El debate entre los tres candidatos a la secretaria general del PSOE mostró que la guerra entre Susana Díaz y Pedro Sánchez es total, altamente tóxica y un suicidio para los socialistas porque responde a un enfrentamiento irreconciliable de origen personal. Revestir la lucha por el poder, siempre legítima aunque en este caso particularmente encarnizada, de insalvables diferencias ideológicas es una gran impostura. Tras las segundas elecciones, Sánchez estaba dispuesto a negociar la abstención, o a dejar pasar la investidura de Mariano Rajoy solo con la mínima, si no hubiera tenido la certeza absoluta de que los barones le querían colgar ese sambenito para luego cortarle el cuello. Y Díaz nunca fue capaz de defender públicamente que no quedaba otra alternativa, pues la peor opción para España y el PSOE era ir a terceras elecciones. En lugar de debatir políticamente cómo gestionar ese escenario, sin duda traumático por lo que significaba dejar gobernar al PP, instrumentalizaron los sentimientos de la militancia. Como reconoció hace unos meses Javier Fernández, presidente de Asturias y de la gestora socialista, "al día siguiente de las elecciones de junio la inmensa mayoría de dirigentes sabíamos lo que había que hacer, pero que lo que no sabíamos era cómo ganar el congreso del partido después de hacerlo". Ahí está todo explicado.

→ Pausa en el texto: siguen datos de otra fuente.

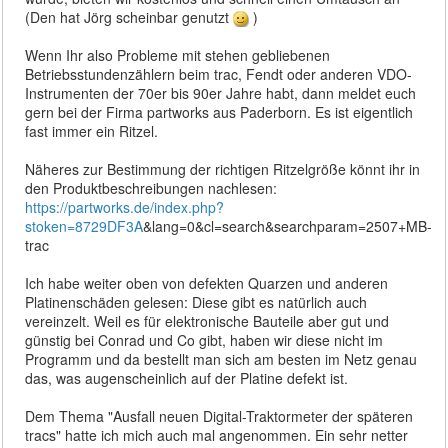
(Den hat Jörg scheinbar genutzt
)
Wenn Ihr also Probleme mit stehen gebliebenen
Betriebsstundenzählern beim trac, Fendt oder anderen VDO-
Instrumenten der 70er bis 90er Jahre habt, dann meldet euch
gern bei der Firma partworks aus Paderborn. Es ist eigentlich
fast immer ein Ritzel.
Näheres zur Bestimmung der richtigen Ritzelgröße könnt ihr in
den Produktbeschreibungen nachlesen:
https://partworks.de/index.php?
stoken=8729DF3A
&lang=0&cl=search&searchparam=2507+MB-
trac
Ich habe weiter oben von defekten Quarzen und anderen
Platinenschäden gelesen: Diese gibt es natürlich auch
vereinzelt. Weil es für elektronische Bauteile aber gut und
günstig bei Conrad und Co gibt, haben wir diese nicht im
Programm und da bestellt man sich am besten im Netz genau
das, was augenscheinlich auf der Platine defekt ist.
Dem Thema "Ausfall neuen Digital-Traktormeter der späteren
tracs" hatte ich mich auch mal angenommen. Ein sehr netter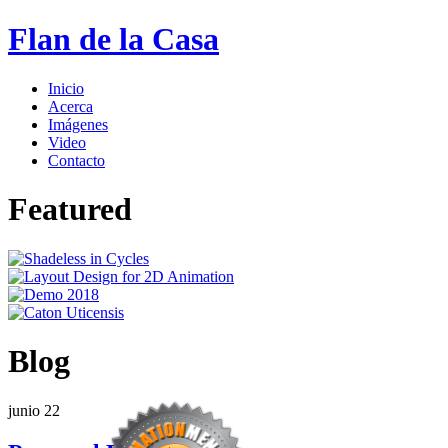
Flan de la Casa
Inicio
Acerca
Imágenes
Video
Contacto
Featured
Blog
junio
22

Dejemos a las naciones, y lo que creamos cada uno que sean, en paz. Y, por favor, que a nadie se le ocurra el disparate de intentar constitucionalizar los sentimientos
El lunes no hubo un debate de ideas sino de reproches entre Díaz y Sánchez. Solo Patxi López, que lució veteranía y argumentalmente fue el mejor, apuntó algunas propuestas sobre fiscalidad para las rentas más altas y una mayor integración económica de la Unión Europea. El resto fueron pullas sobre lo sucedido en ese aciago comité federal del octubre pasado, en torno a la política de alianzas con Podemos o sobre la traída plurinacionalidad. En este punto el debate tuvo su minuto de oro que se ha difundido muchísimo por las redes sociales cuando López le pregunto a Sánchez con un aire un poco sobrado, "Pedro, ¿sabes lo que es una nación?". Y este le contestó vagamente que es "un sentimiento que tiene mucha gente en Cataluña o el País Vasco por razones culturales, históricas o lingüísticas". Muy bien, contra los sentimientos no hay nada que objetar, le vino a decir el exlendakari, para concluir enfadado "¿pero de verdad que este es el debate de los socialistas?".

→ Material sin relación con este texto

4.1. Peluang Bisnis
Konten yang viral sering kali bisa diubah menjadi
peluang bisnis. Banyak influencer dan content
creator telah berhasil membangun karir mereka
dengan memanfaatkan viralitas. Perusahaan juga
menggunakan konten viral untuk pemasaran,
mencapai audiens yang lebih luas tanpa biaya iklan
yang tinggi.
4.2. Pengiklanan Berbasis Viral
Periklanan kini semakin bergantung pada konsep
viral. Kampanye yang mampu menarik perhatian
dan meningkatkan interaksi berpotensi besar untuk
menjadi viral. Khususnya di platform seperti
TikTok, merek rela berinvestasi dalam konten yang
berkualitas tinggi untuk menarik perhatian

No creo que sea justo machacar al anterior secretario general del PSOE por manejar conceptos como nación de naciones o plurinacionalidad. No es el primer socialista que lo hace, y la hemeroteca demostraría que también Díaz y López han hablado de ello. En realidad, todos los socialistas han abusado, creo que manera ingenua, de conceptos que son necesariamente vaporosos, discutibles, y que su principal problema es que no resuelven nada. Hablar del "carácter plurinacional de España" no está ni bien ni mal, solo que no nos dice nada sobre cómo se reconoce ni para qué. Excepto que seas nacionalista y quieras la independencia de Cataluña, claro está. Pero si realmente nos tomamos en serio la pluralidad española, haríamos mucho mejor en centrar el debate en las culturas y lenguas españolas, en los derechos que tienen sus hablantes y los deberes de las administraciones. Pero dejemos a las naciones, y lo que creamos cada uno que sean, en paz. Y, por favor, que a nadie se le ocurra el disparate de intentar constitucionalizar los sentimientos. "Meter muchas naciones en un Estado es como llenar de escorpiones una botella", ha escrito en Twitter el ensayista y diplomático Juan Claudio de Ramón. Huyamos, como de la peste, del jardín de las naciones. Son debates que son identitarios, excluyentes, a las antípodas de lo que de verdad debería interesar a los socialistas.